# Task goal
Copy every line of the material below word for word, leaving out the pictures.

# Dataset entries
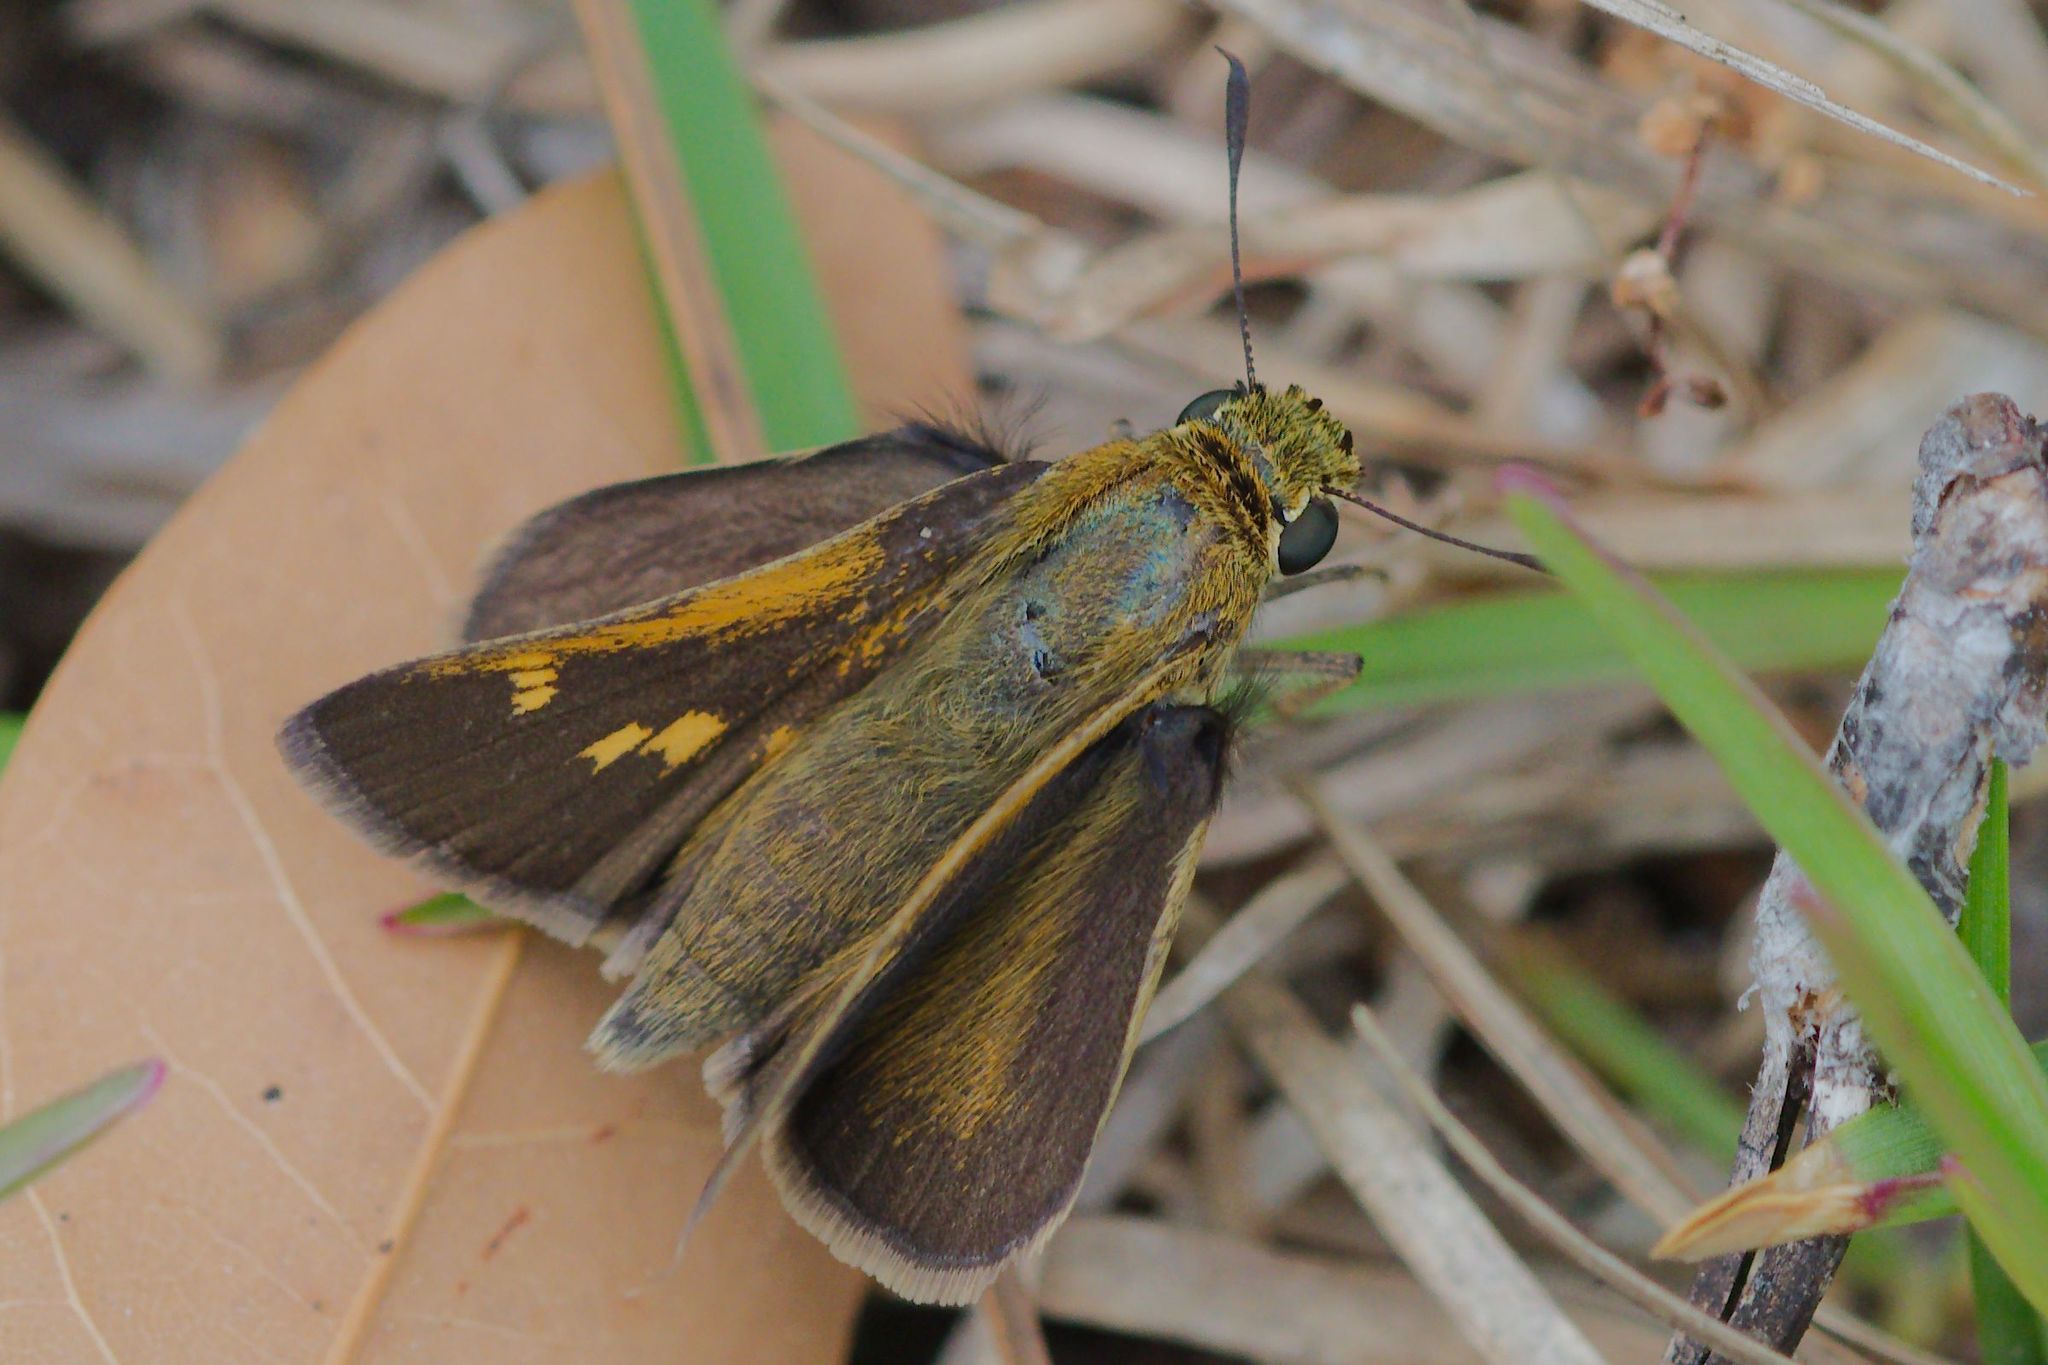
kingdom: Animalia
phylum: Arthropoda
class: Insecta
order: Lepidoptera
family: Hesperiidae
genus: Polites
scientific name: Polites themistocles
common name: Tawny-edged skipper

# Complete response
kingdom: Animalia
phylum: Arthropoda
class: Insecta
order: Lepidoptera
family: Hesperiidae
genus: Polites
scientific name: Polites themistocles
common name: Tawny-edged skipper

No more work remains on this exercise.